著者自身による完全改訂版のための後書きに詳しい執筆の経緯が書かれています。
「異邦の騎士」の第一稿執筆開始は1979年だったそうです。当初のタイトルは仮題ですが「良子の思い出」。

時期的に本書がデビュー作でもよかったわけですが、著者は机に眠らせていました。
理由として第一にパンチが足りないと思い、第二にタイトルが決まらなかったせいもあるといっています。

確かに「良子の思い出」では弱いし、絢爛たる「占星術殺人事件」がデビュー作だったことを考えると正解だったのかもしれません。

1988年になって講談社が有力作家ハードカヴァー一斉描き下ろしシリーズの企画を立てた際、作品のストックがなく、他の締め切りも重なり、ようやく「良子の思い出」を思い出し、9年を経て本作品が世に出ることとなりました。

またタイトル付けに苦しんだ挙句、つけたタイトルが「異邦の騎士」です。

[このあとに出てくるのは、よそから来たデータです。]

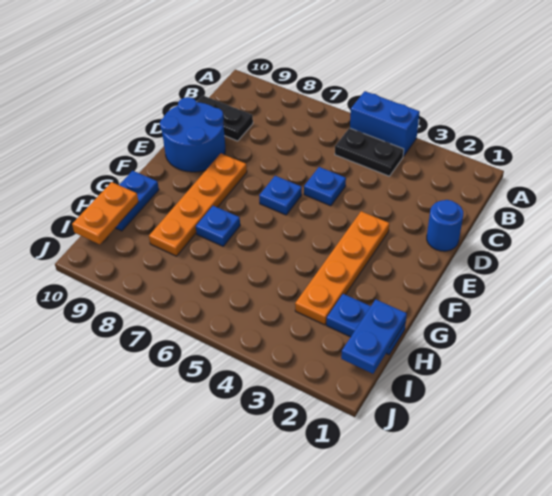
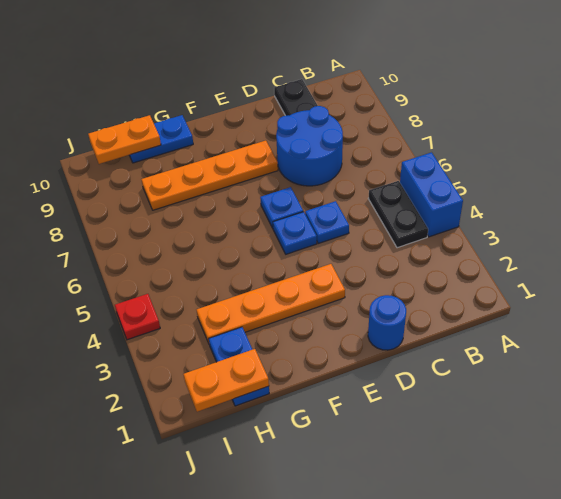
blue round brick D9:E10 level 1 -> blue round brick C7:D8 level 1
blue plate G7 level 1 -> blue plate E5 level 1
blue plate H1:I1 level 2 -> orange plate H1:I1 level 2
none -> red plate J4 level 1

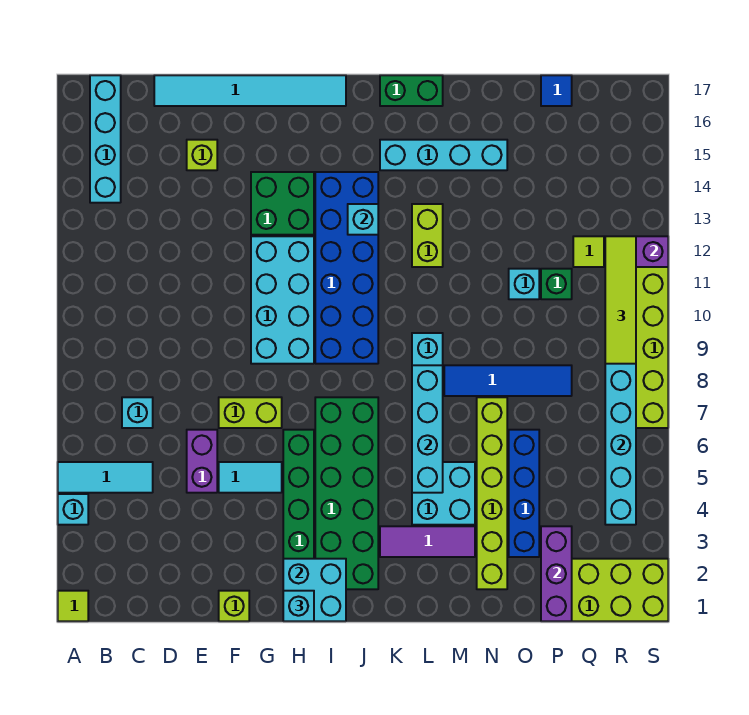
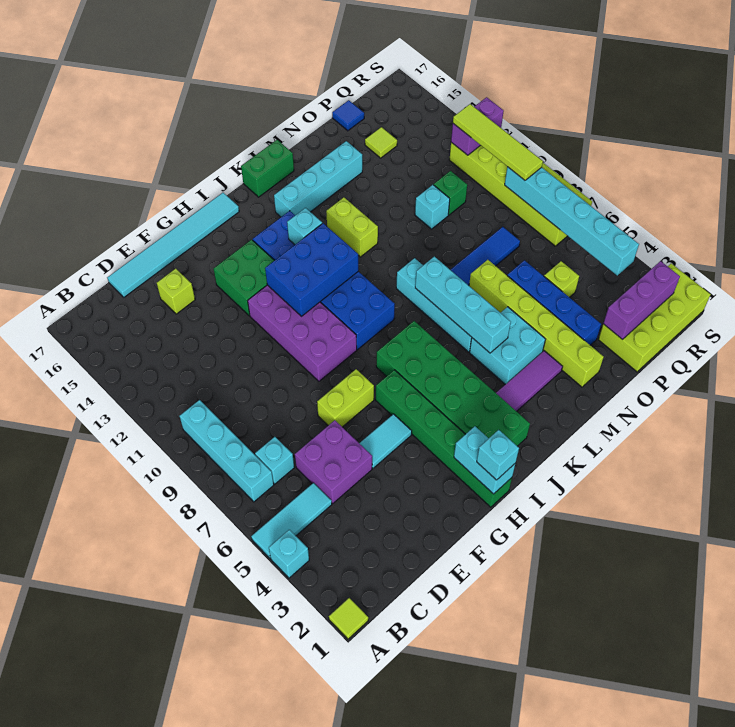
cyan brick B14:B17 level 1 -> cyan brick B7:B10 level 1
purple brick E5:E6 level 1 -> purple brick D5:E6 level 1
lime brick F1 level 1 -> lime brick P5 level 1
cyan brick G9:H12 level 1 -> purple brick G9:H12 level 1
cyan brick H1:I2 level 2 -> cyan brick H1:H2 level 2
none -> blue brick H11:J12 level 2
purple brick P1:P3 level 2 -> purple brick P2:R2 level 2
lime tile Q12 level 1 -> lime tile P15 level 1

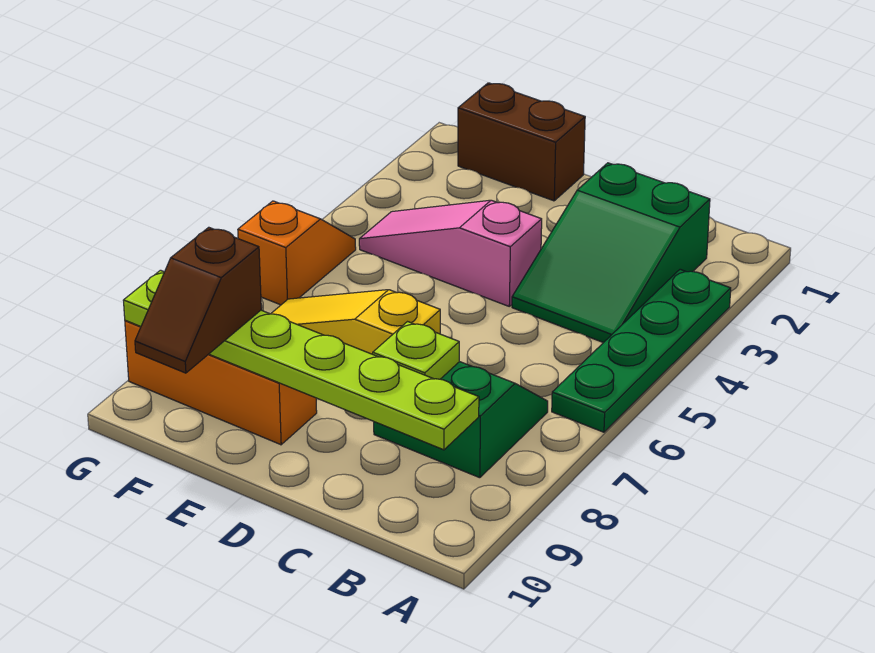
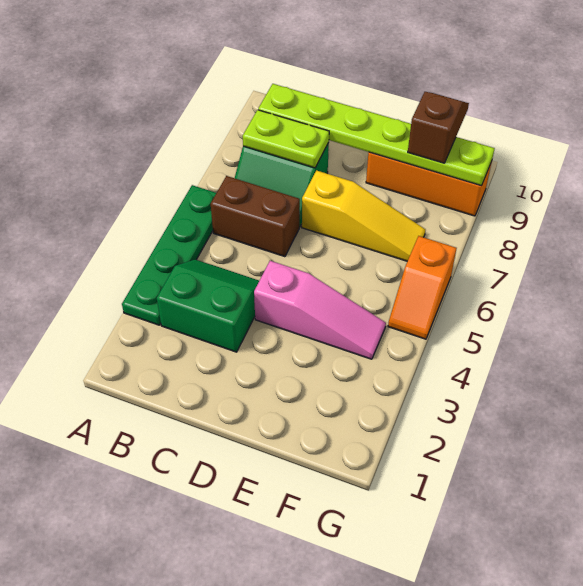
green slope B2:C4 level 1 top 2 -> green slope B3:C4 level 1 top 3
lime plate C8 level 2 -> lime plate B8:C8 level 2
brown brick E1:F1 level 1 -> brown brick B6:C6 level 1

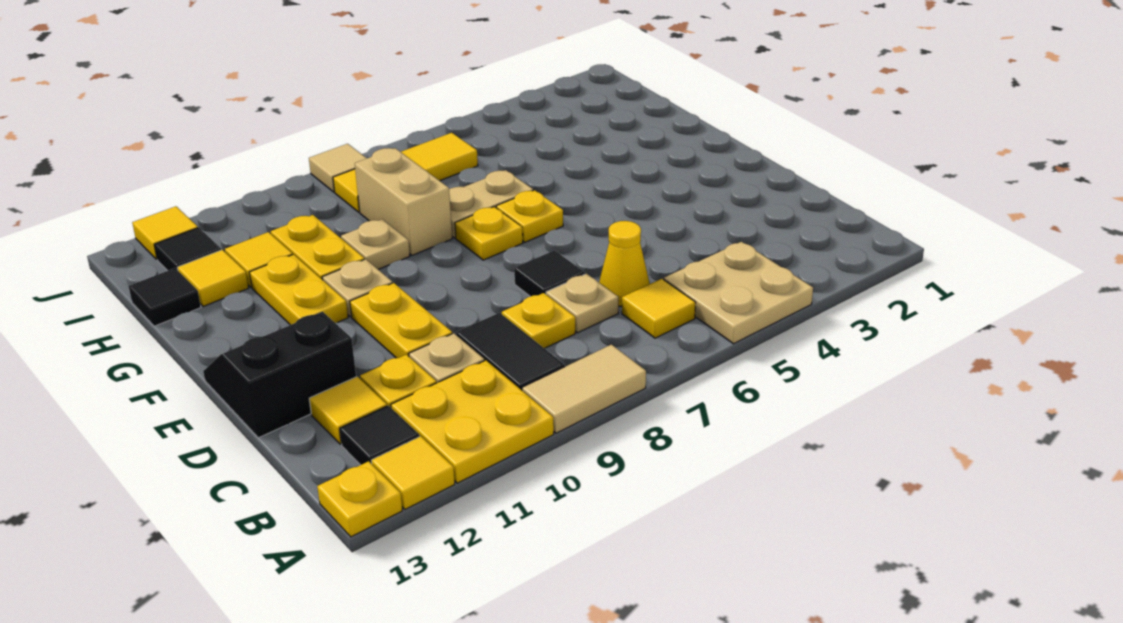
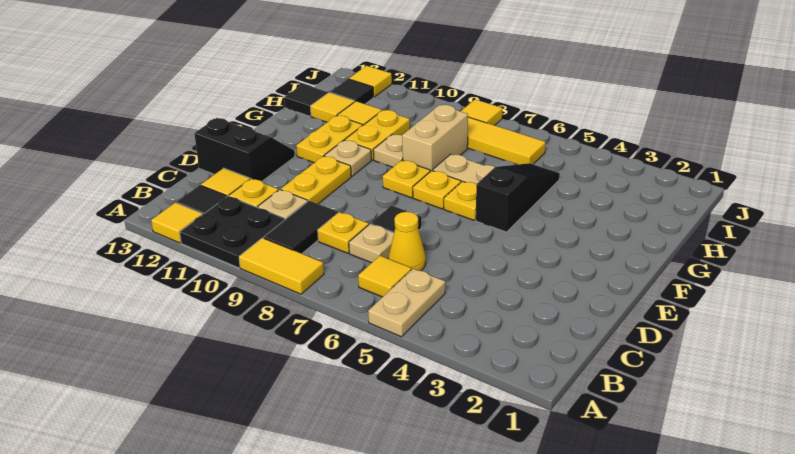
tan plate A4:B5 level 1 -> tan plate A5:B5 level 1
tan tile A8:A9 level 1 -> yellow tile A8:A9 level 1
yellow plate A10:B11 level 1 -> black plate A10:B11 level 1
yellow plate A13 level 1 -> yellow plate F8 level 1
none -> black slope F5:H5 level 1 top F
tan tile J8 level 1 -> yellow tile J8 level 1

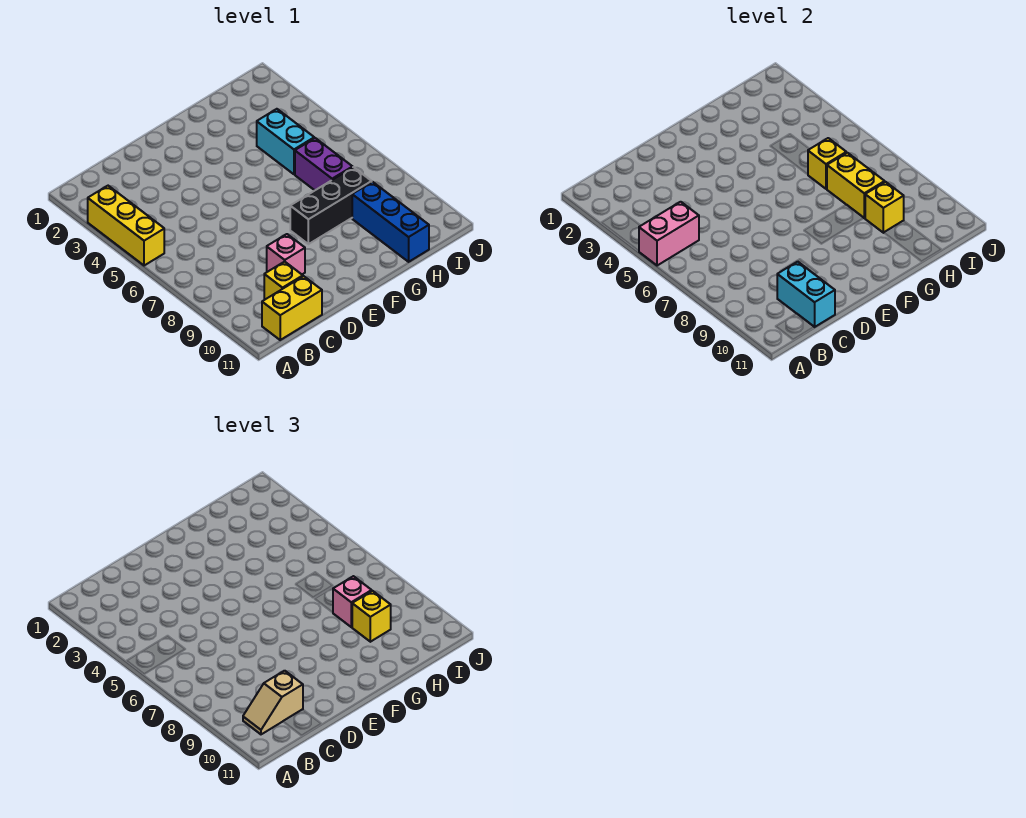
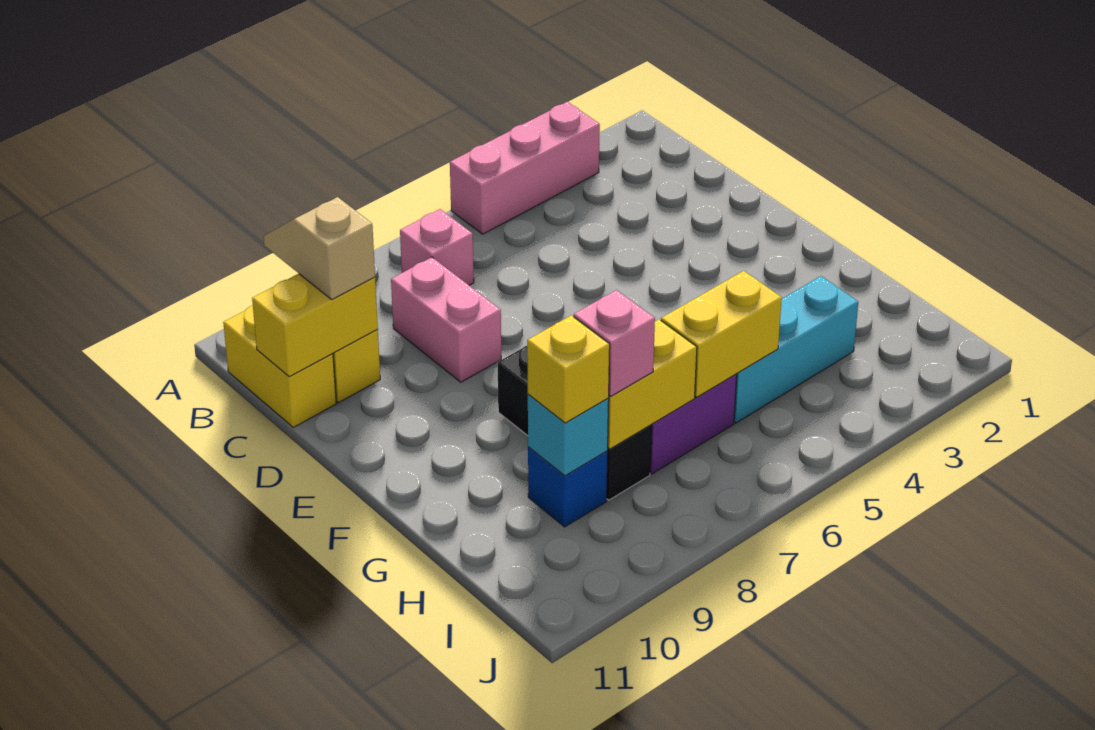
yellow brick A3:A5 level 1 -> pink brick A3:A5 level 1
pink brick A5:B5 level 2 -> pink brick C8:D8 level 1
cyan brick C10:C11 level 2 -> yellow brick C10:C11 level 2
pink brick D9 level 1 -> pink brick B7 level 1
cyan brick H4:H5 level 1 -> cyan brick H3:H5 level 1
yellow brick H6 level 2 -> yellow brick H5:H6 level 2
blue brick H9:H11 level 1 -> blue brick H9 level 1
yellow brick H9 level 2 -> cyan brick H9 level 2

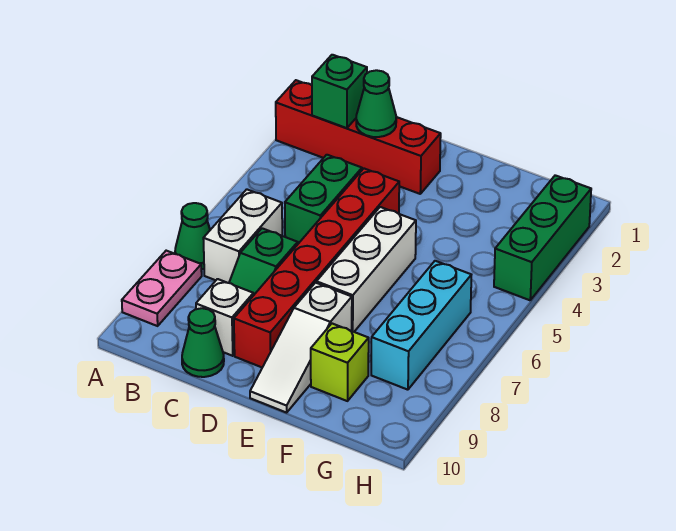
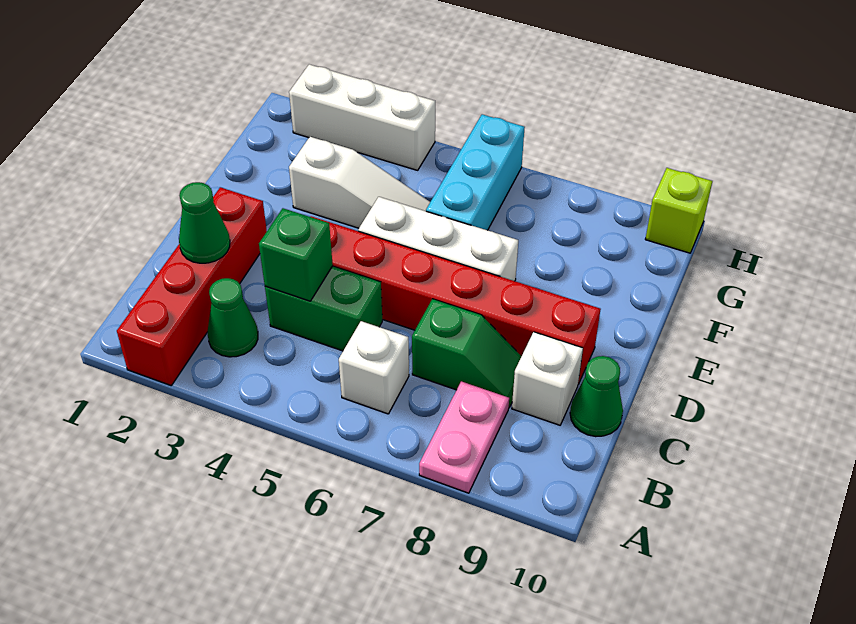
green cone A7 level 1 -> green cone B3 level 1
pink plate A8:A9 level 1 -> pink plate A8:B8 level 1
green brick B2 level 2 -> green brick C4 level 2
white brick B6:B7 level 1 -> white brick B6 level 1
white slope E8:E10 level 1 top 8 -> white slope F3:F5 level 1 top 3
lime brick F9 level 1 -> lime brick H10 level 1
cyan brick G6:G8 level 1 -> cyan brick F6:H6 level 1
green brick H2:H4 level 1 -> white brick H2:H4 level 1

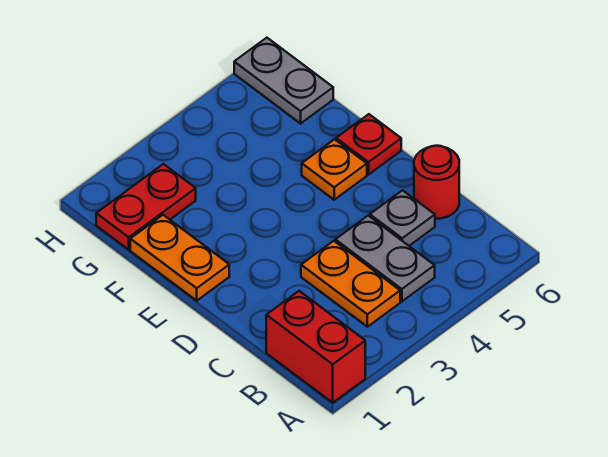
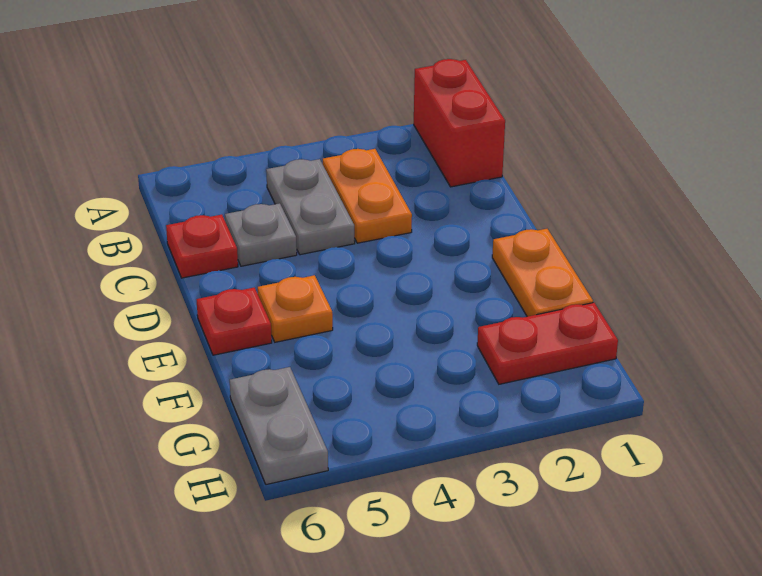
red round brick C6 level 1 -> red plate C6 level 1

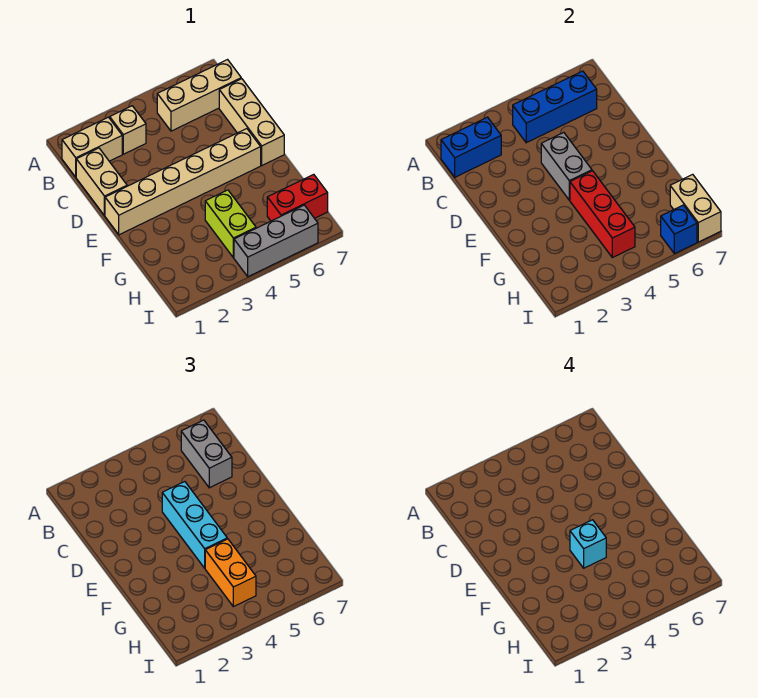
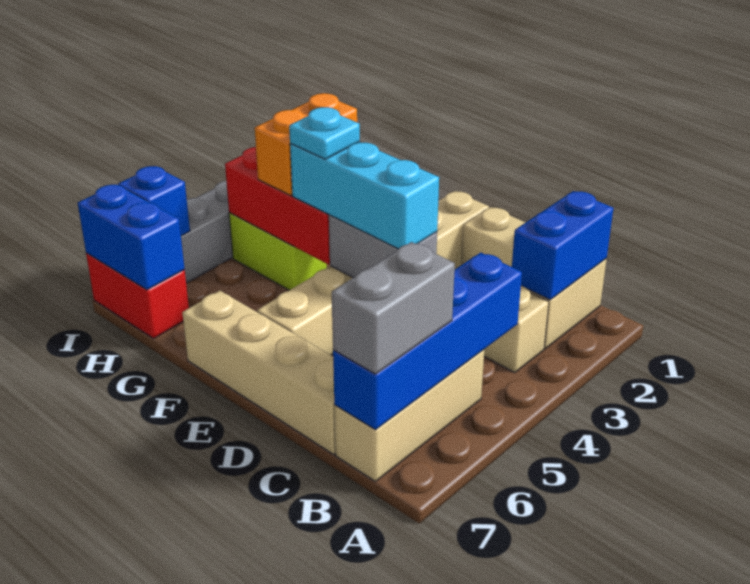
blue brick B4:B6 level 2 -> blue brick B4:B7 level 2
grey brick B6:C6 level 3 -> grey brick B6:B7 level 3
tan brick C7:E7 level 1 -> tan brick C7:F7 level 1
cyan brick F4 level 4 -> cyan plate F4 level 4
orange brick G4:H4 level 3 -> orange brick G3:G4 level 3
red brick H6:H7 level 1 -> red brick H7:I7 level 1
tan brick H7:I7 level 2 -> blue brick H7:I7 level 2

チック・コリアのアルバムタイトル「浪漫の騎士」をもじったものだそうです。

結果としてこれは著者の予想以上に好評で、著者作品の読者人気投票では長らく「占星術殺人事件」が不動の1位だったのに、発表後数年経つと、「異邦の騎士」が一位に躍り出るまでになったのです。

確かに作品には若書きの熱気、抒情性といったものが溢れています。もちろん読者を驚かすトリックも仕掛けられており、未読の方には、これは予備知識無く読んでいただくと楽しみ、驚きが倍増すると思います。